(Objective)
Please return each line of the data that contains the string "qCreatedBy", treating uppercase and lowercase letters as different.

** start Extracted material **

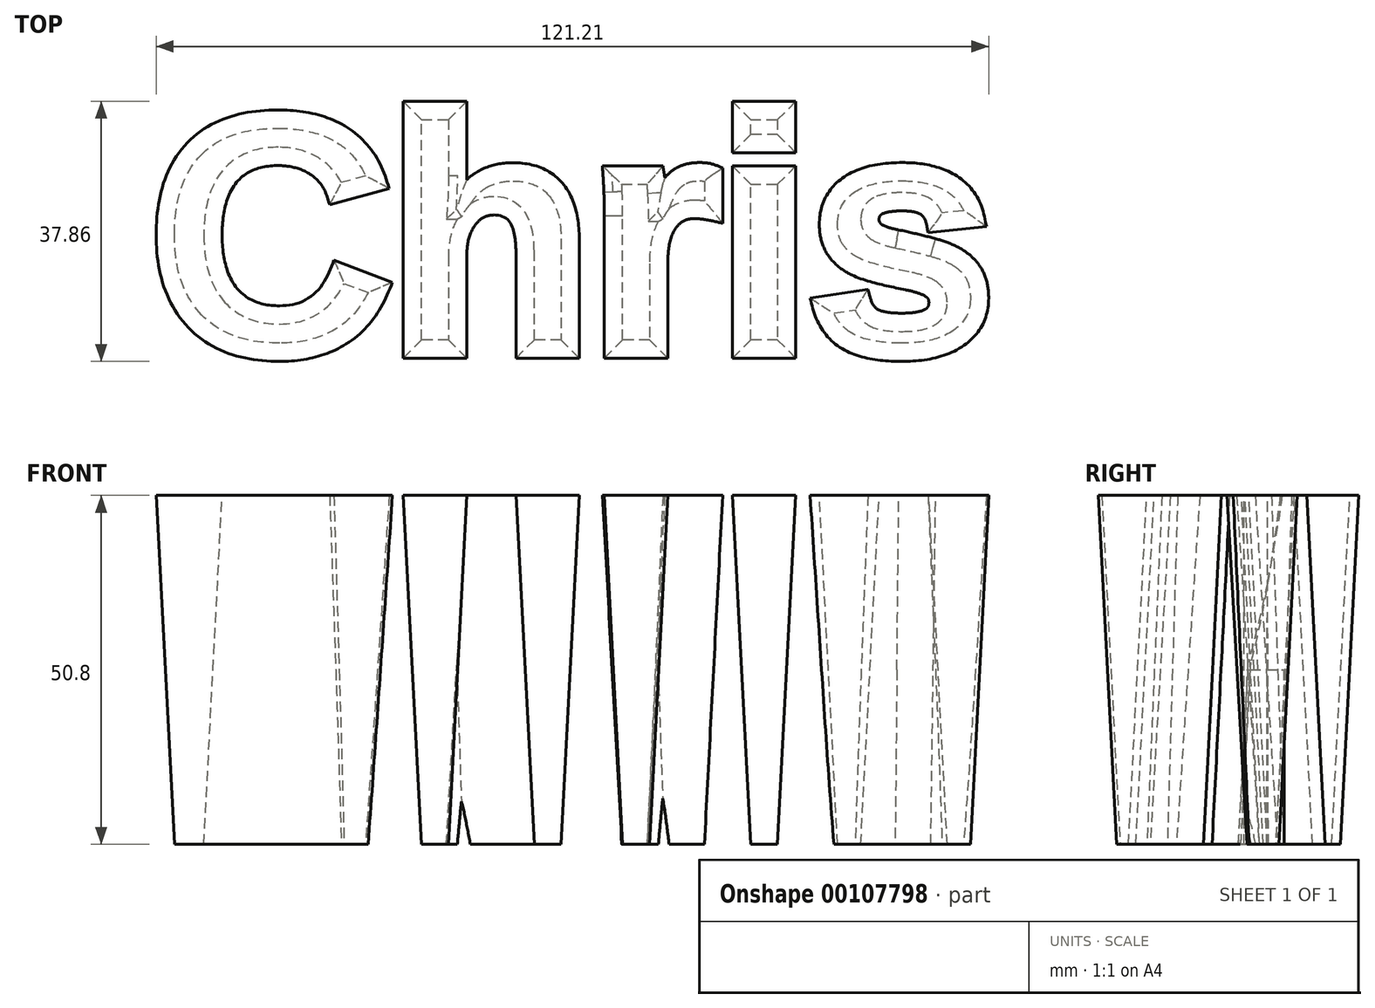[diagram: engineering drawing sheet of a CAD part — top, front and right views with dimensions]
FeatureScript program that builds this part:
annotation { "Feature Type Name" : "Feature", "Feature Type Description" : "" }
export const myFeature = defineFeature(function(context is Context, id is Id, definition is map)
    precondition{}
    {
        {
            var Q0;
            Q0=qCreatedBy(makeId("Top.planeOp"),FACE);
            var sketch = newSketch(context, id + "F0", { "sketchPlane" : qUnion([Q0])});
            skText(sketch, "E0", { "text": "Chris", "fontName": "Arimo-Bold.ttf"});
            const initialGuessF0  = {"E0": [-0.13391, -0.00908, 1, 0, 0.0345]};
            skSetInitialGuess(sketch, initialGuessF0);
            skSolve(sketch);
        }
        {
            var Q0;
            Q0=qCreatedBy(makeId("Right.planeOp"),FACE);
            cPlane(context, id + "F1", {"entities" : qUnion([Q0]), "cplaneType" : CPlaneType.OFFSET, "offset" : 63.5 * mm, "oppositeDirection" : true, "width" : 152.4 * mm, "height" : 152.4 * mm});
        }
        {
            var Q0;
            Q0=makeQuery(id+"F0.imprint","IMPRINT",FACE,{"disambiguationData":[TD([[makeQuery(id+"F0.imprint","IMPRINT",EDGE,{"derivedFrom":sQuery(id+"F0.wireOp",EDGE,"E0.sketch_text.stroke-0")}),-1.0]])]});
            var Q1;
            Q1 = qSketchRegion(id + "F0", true);
            extrude(context, id + "F2", {"entities" : qUnion([Q0, Q1]), "depth" : 25.4 * mm, "hasDraft" : true, "draftAngle" : 3 * degree, "hasSecondDirection" : true, "secondDirectionOppositeDirection" : true, "secondDirectionDepth" : 25.4 * mm, "hasSecondDirectionDraft" : true, "secondDirectionDraftAngle" : 3 * degree, "secondDirectionDraftPullDirection" : true});
        }
    });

** end Extracted material **

(Solution below)
            Q0=qCreatedBy(makeId("Top.planeOp"),FACE);
            Q0=qCreatedBy(makeId("Right.planeOp"),FACE);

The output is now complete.